Forty-year-old Prashant Mehra said he had to pay a broker for preferential treatment before he could get his 90-year-old grandfather admitted to an overstretched government hospital.

"He died after six or seven hours," he said. "We already asked for our money back."

"If such conditions persist, the death toll will rise," the head of a medical body in the state's industrial city of Ahmedabad told its chief minister in a letter. Television broadcast images of a long queue of ambulances carrying virus sufferers waiting to be admitted to a city hospital that can accommodate more than 1,000. The Indian government said that for the past two days, the country has been producing oxygen at full capacity every day and has increased production.
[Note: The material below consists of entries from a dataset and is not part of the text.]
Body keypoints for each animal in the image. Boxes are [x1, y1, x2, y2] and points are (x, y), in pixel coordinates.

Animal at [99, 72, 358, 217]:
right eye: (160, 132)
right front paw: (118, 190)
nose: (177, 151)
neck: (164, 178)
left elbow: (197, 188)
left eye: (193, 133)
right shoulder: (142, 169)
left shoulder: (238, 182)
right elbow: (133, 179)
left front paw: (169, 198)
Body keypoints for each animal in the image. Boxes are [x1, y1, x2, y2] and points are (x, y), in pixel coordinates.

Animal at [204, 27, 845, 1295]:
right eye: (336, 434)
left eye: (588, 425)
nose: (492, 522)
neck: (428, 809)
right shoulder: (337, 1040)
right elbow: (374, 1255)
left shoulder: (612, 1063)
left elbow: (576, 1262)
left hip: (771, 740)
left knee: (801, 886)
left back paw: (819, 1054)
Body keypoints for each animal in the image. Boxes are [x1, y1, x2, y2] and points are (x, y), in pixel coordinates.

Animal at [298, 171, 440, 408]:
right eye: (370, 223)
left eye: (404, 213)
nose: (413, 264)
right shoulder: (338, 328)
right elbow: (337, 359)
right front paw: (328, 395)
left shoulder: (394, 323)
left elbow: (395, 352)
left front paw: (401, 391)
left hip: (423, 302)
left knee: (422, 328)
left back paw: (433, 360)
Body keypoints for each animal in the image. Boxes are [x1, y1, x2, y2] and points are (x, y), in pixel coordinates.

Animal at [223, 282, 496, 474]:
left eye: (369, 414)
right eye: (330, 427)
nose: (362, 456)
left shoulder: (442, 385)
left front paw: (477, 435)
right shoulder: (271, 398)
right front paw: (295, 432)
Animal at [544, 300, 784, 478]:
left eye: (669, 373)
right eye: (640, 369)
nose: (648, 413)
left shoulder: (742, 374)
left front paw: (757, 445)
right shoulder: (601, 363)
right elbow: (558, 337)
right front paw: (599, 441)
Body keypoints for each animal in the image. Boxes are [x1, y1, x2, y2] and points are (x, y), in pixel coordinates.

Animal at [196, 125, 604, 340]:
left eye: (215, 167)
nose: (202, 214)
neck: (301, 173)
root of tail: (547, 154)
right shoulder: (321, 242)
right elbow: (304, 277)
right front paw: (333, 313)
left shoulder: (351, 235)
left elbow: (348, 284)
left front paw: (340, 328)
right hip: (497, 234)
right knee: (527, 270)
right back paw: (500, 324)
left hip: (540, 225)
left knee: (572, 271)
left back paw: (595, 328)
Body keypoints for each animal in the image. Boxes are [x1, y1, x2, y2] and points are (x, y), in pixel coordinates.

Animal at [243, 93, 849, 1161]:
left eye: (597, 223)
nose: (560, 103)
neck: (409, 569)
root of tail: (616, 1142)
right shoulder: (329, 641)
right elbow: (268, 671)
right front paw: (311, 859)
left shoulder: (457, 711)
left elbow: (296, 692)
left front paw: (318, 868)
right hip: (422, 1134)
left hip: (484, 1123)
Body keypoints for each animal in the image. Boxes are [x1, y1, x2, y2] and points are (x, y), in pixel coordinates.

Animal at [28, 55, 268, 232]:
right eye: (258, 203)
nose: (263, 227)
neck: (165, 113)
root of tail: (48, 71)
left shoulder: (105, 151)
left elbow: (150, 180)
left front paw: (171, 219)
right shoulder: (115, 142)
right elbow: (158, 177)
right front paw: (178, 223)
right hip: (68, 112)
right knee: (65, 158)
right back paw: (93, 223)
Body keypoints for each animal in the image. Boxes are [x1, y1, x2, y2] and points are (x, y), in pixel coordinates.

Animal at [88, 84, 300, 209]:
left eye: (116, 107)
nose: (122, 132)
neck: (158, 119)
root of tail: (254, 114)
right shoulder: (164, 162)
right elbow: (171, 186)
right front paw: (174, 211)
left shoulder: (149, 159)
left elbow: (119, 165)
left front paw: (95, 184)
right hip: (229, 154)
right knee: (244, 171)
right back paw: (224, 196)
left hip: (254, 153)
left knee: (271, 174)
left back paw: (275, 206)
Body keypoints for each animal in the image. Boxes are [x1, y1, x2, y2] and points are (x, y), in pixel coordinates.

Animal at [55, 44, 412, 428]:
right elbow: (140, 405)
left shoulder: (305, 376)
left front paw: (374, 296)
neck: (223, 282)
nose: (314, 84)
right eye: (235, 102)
"Along with the ramped up production...and the surplus stocks available, the present availability is sufficient," the health ministry said in a statement, according to remarks carried by Agence France-Presse (AFP).

Cremation and burial grounds in the worst-hit area also were finding it difficult to cope with the increasing number of bodies arriving for last rites, Indian media reports said, as The Associated Press (AP) reported.

Imran Sheikh, a resident of the western city of Pune, said hospital authorities asked him to arrange for an oxygen gas cylinder for his relative undergoing COVID-19 treatment. New Delhi and dozens of other cities and towns imposed night curfews as they battled an infection rate that almost doubled within 11 days.

When infections began plummeting in India in September, many concluded the worst had passed. Masks and social distancing were abandoned. When cases began rising again in February, authorities were left scrambling.